In some Western regions of the country, the primary threat is fire rather than water. “Wildfire claims and the wildfire exposure have been a pretty significant factor in homeowners insurance rates in fire-prone areas increasing substantially,” Seifert says.
How to Lower Second-Home Premiums
Experts say a few tactics can help lower the cost of insuring a country home:
Bundle the coverage with other policies
As with other types of insurance policies, you often can get a better deal by bundling several types of policy with a single insurer.
You may have little alternative but to stay with a familiar company. “Many insurance companies do not want to insure a secondary home on a standalone basis, so it’s often very beneficial to bundle the second home with your other insurance policies, if possible,” Albanese says.
That said, insurance experts suggest shopping around, regardless. If you can find other takers, your current insurer might not necessarily offer the best deal on adding the second property, or on insuring both of your homes as a bundle.

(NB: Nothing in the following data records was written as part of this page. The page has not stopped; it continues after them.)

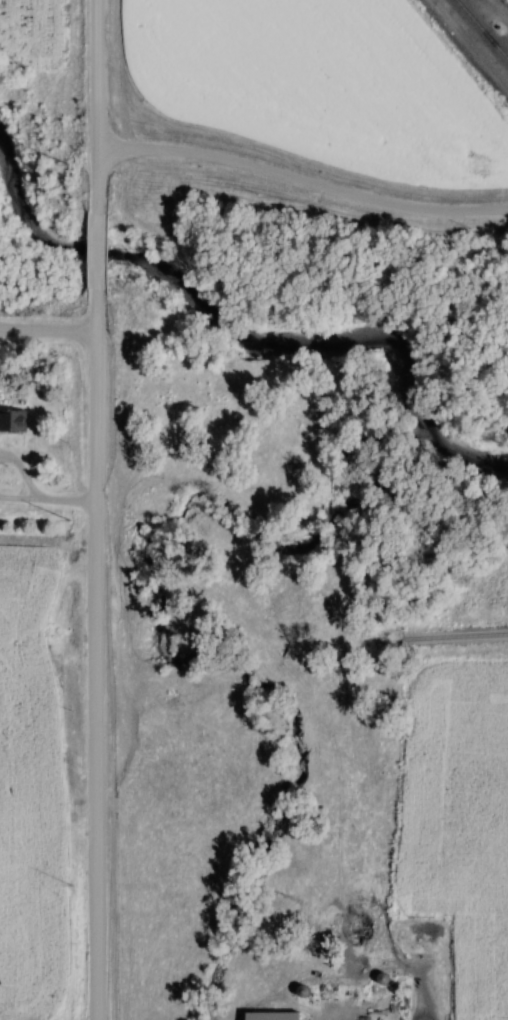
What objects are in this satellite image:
railway: (479, 31)
crop: (326, 85)
road: (100, 107)
road: (302, 207)
road: (102, 251)
road: (51, 324)
building: (12, 418)
road: (98, 653)
building: (269, 1015)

Consider raising the deductible and reducing certain coverage
You shouldn’t necessarily duplicate all the terms of the policy on your first home. Homeowners insurance is designed to cover repairs to your home’s structure, replace your personal property and cover loss-of-use and additional living expenses you might incur while displaced. “Some of those coverages don’t necessarily have to be at the level they would be if it was a primary home,” Albanese says.
For instance, if your vacation home is damaged, you aren’t going to have to live in a hotel until repairs are made. Work with your insurer to see if you can lower your coverage in exchange for a lower premium.
Consider a higher deductible, too. If you go from a $1,000 to a $2,500 deductible, Albanese says you can expect to see your premium drop by about 10%, all other things being equal.
Invest in mitigation equipment
As with a primary residence, you can often get a homeowners insurance discount if you have a burglar- or fire-alarm system, especially if it is a system linked to a central monitoring station. Experts say other equipment that might be able to lower your premiums include a water shut-off device, a backup generator, and security cameras.
Over time, these investments can pay for themselves, especially when you consider the possible savings in deductibles paid if the technology prevents or mitigate losses.